Dans l’immense majorité
des cultures dans le monde, la musique ne s’écrit pas. Tout
se transmet de façon orale : l’enfant joue parmi des
musiciens sur un instrument qui n’est pas forcément à sa
taille, et où aucun cours formel ne lui est imposé.
Parfois, un enfant qui semble plus rapide que les autres
est pris sous l’aile d’un musicien confirmé, pour accélérer
ses progrès. Mais l’immense majorité de la pratique est
celle d’un amateur et surtout elle n’est pas hiérarchisée,
dans le temps ou selon une valeur. J’aurais pu lui donner
les dizaines d’exemples qui me viennent de musiciens qui
n’ont pas « fait de gammes », mais qui ont trouvé leur voie
sur leur instrument. Des musiciens
virtuoses, mais
aussi ces hommes et ces femmes qui font de la musique au
coin des rues, dont les notes ne seront jamais fixées sur
un disque.

Et c’est la même
chose dans nos salles de classe. Je n’ai pas attendu de
maitriser quoi que ce soit pour entrer en pédagogie
Freinet. Je constatais que ce qu’on attendait de moi ne
marchait pas. Une partie des élèves avaient fini leur
travail avant que d’autres aient trouvé leur crayon à
papier… Et les premiers s’ennuyaient, ou allaient sur des
activités de « délestage » en attendant que les autres
finissent. Et parfois, les derniers ne finissaient jamais.

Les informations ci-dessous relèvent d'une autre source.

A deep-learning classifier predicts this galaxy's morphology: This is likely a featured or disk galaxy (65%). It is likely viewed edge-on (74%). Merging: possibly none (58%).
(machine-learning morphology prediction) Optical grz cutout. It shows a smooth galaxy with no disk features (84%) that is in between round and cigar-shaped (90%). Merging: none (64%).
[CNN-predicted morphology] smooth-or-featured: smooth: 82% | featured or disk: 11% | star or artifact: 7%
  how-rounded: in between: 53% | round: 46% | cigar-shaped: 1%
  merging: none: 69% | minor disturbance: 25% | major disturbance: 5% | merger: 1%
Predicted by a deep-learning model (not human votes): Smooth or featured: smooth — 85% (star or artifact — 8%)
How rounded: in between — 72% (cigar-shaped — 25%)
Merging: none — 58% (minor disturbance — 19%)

J’ai donc proposé à ceux qui terminaient en premier
d’écrire un article pour un journal de classe que nous
avions décidé de mettre en place. Et les élèves se sont
pris au jeu. Malheureusement, ceux qui avaient le plus de
mal n’avaient jamais de temps pour écrire
dans le journal. Nous avons donc
rapidement mis en place un atelier de journalistes. Tous
les élèves pouvaient, s’ils le voulaient, produire un
article : quand on inverse le rapport au savoir,
c’est-à-dire quand on met les élèves en situation de
création, ils ajustent le niveau de leur production à leur
niveau réel. Comme en musique, on peut se retrouver en
échec face à une partition trop difficile à jouer.

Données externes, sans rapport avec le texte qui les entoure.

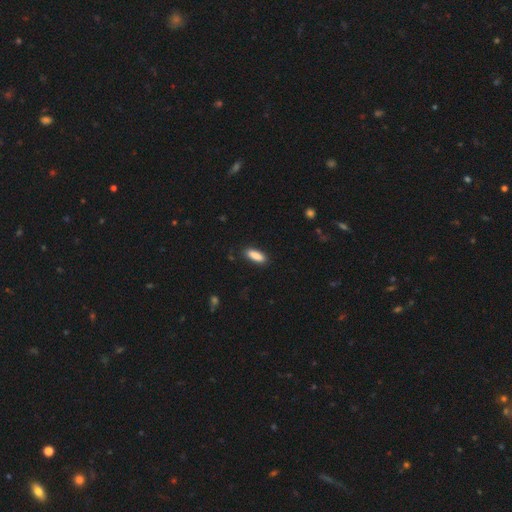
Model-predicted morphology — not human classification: Smooth or featured: smooth — 89% (star or artifact — 7%)
How rounded: in between — 62% (cigar-shaped — 36%)
Merging: none — 87% (minor disturbance — 10%)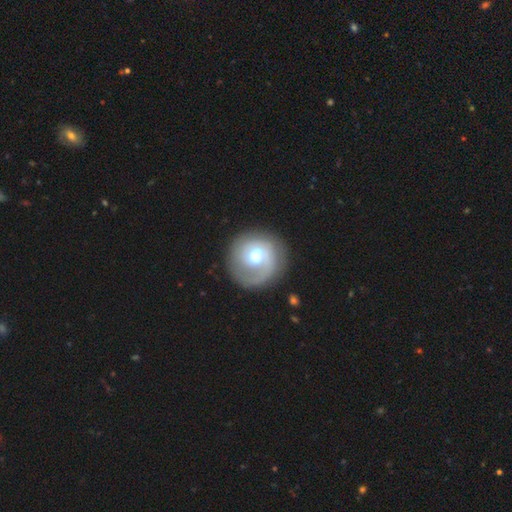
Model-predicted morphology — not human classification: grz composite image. It shows a featured or disk galaxy (57%) with no bar (56%), spiral arms (74%) and a moderate central bulge (67%). Merging: none (73%).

Cependant, tout le monde peut commencer à improviser un
rythme ou une mélodie sur un instrument avec un petit
moment de tâtonnement.
Dans ce premier journal,
un article sur le judo, sur la
visite d’une exposition de César le sculpteur, un
compte rendu de notre activité piscine. Les voix
authentiques des enfants, de leurs centres
d’intérêt.
Tant que nous verrons
l’enseignement comme nous voyons la musique, c’est-à-dire
en mesurant la valeur d’un musicien à l’aune de sa capacité
à jouer les Caprices de Paganini, du Chopin, ou du
Hendrix, nous passerons à côté de ce que nous devrions
faire en tant qu’enseignant : que chacun trouve sa voie, en
ce qu’elle a d’authentique à apporter au
Monde. Ça ne sera
pas parfait, ça ne sera pas forcément ce qui sera attendu
par l’institution, mais ça sera authentique.